What the task asks: Return each line of the listing below, unchanged, and omit the images.

Stored data:
————————
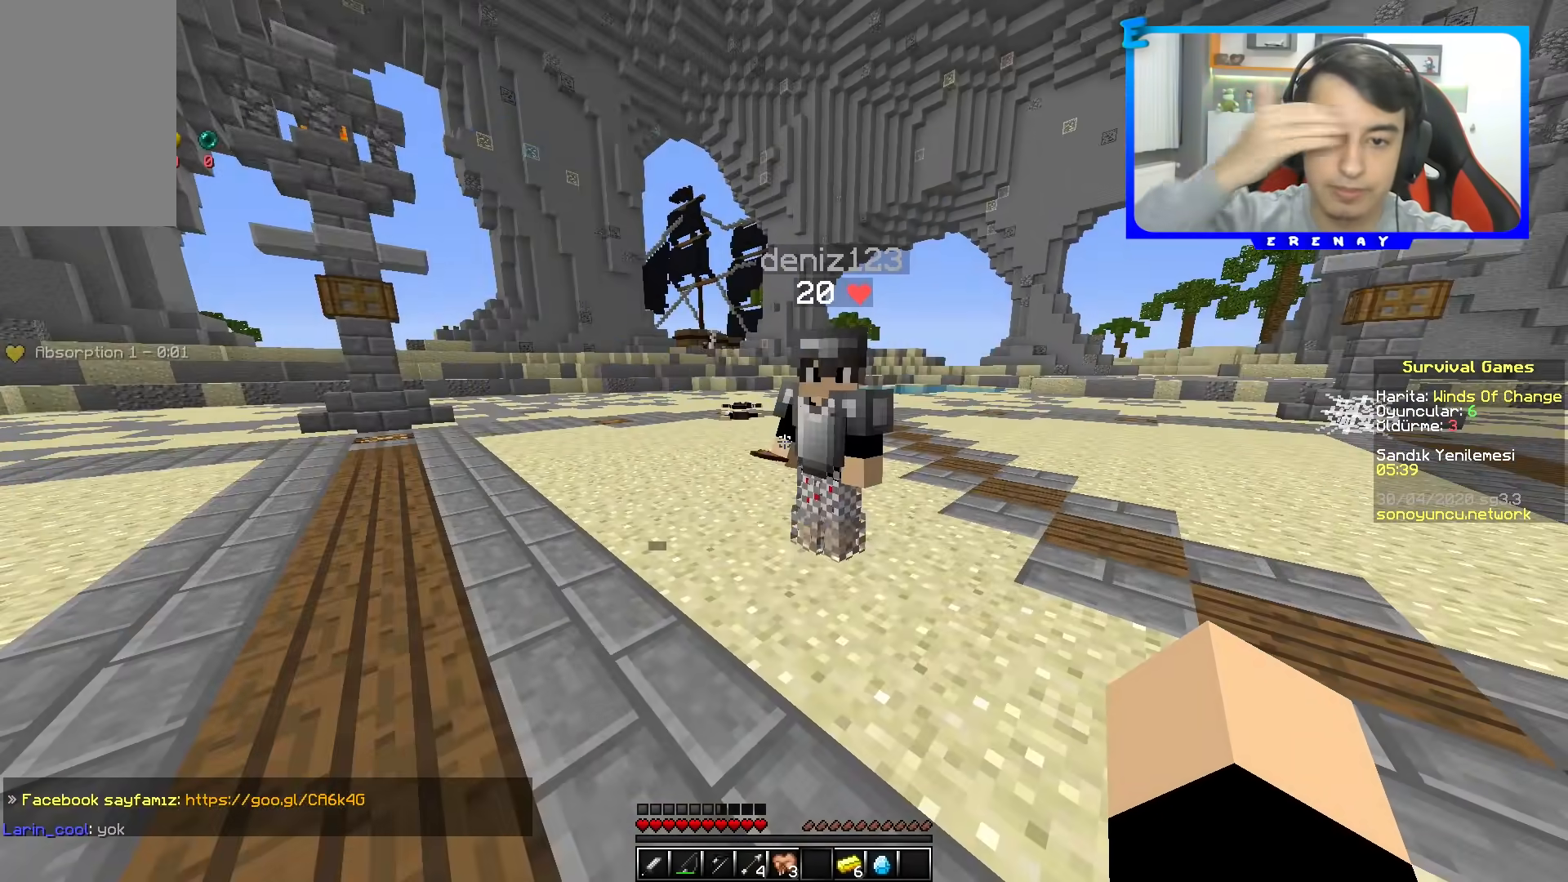
{"keys": [], "mouse": [], "events": []}
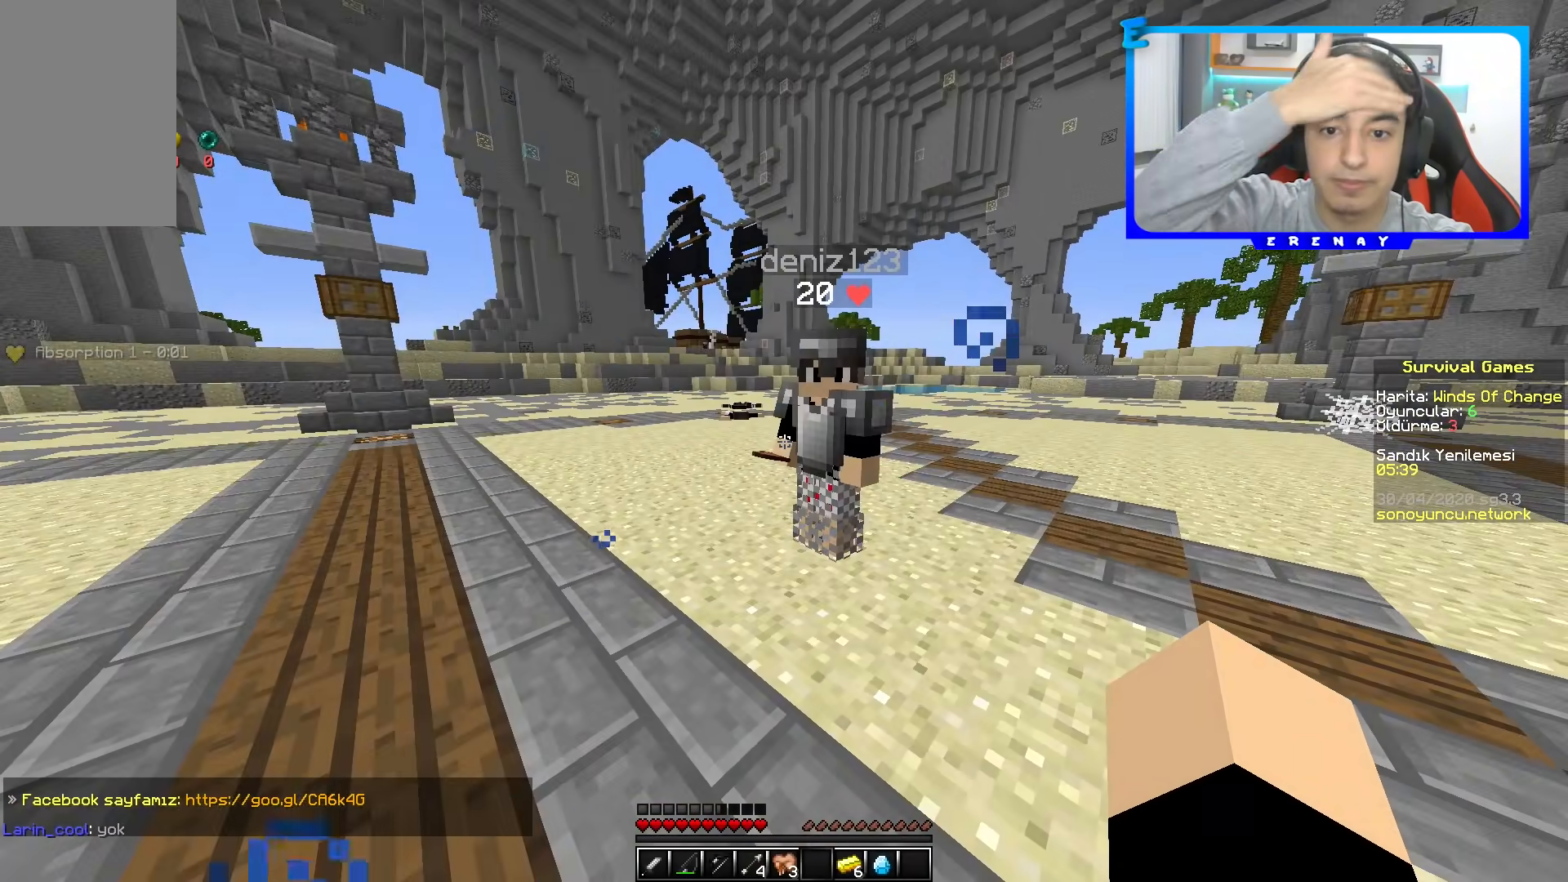
{"keys": [], "mouse": [], "events": []}
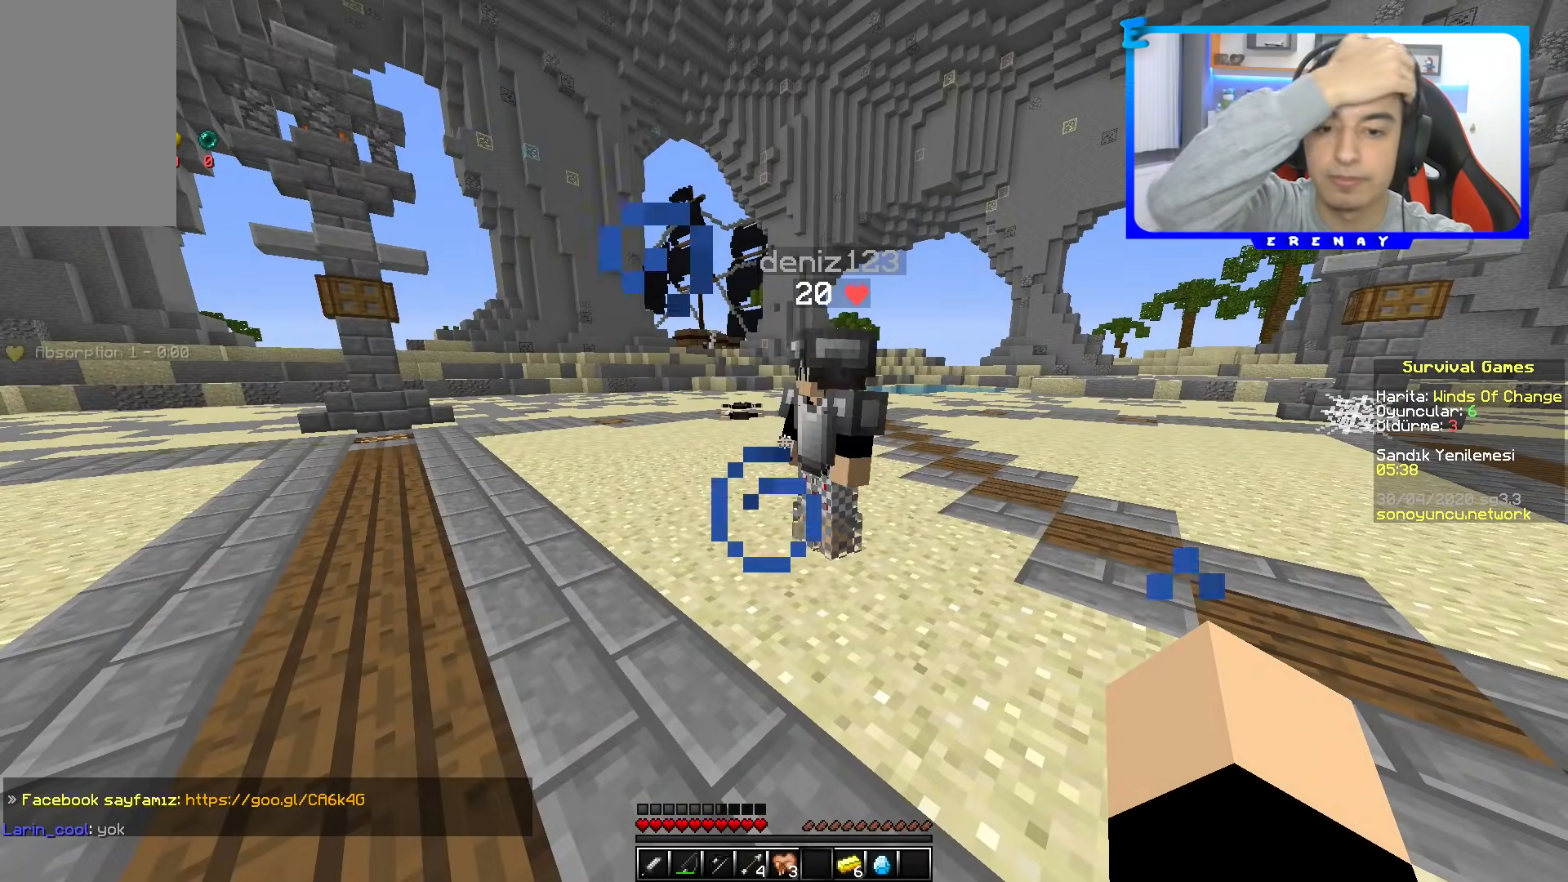
{"keys": [], "mouse": [], "events": []}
————————
Exercise solution:
{"keys": [], "mouse": [], "events": []}
{"keys": [], "mouse": [], "events": []}
{"keys": [], "mouse": [], "events": []}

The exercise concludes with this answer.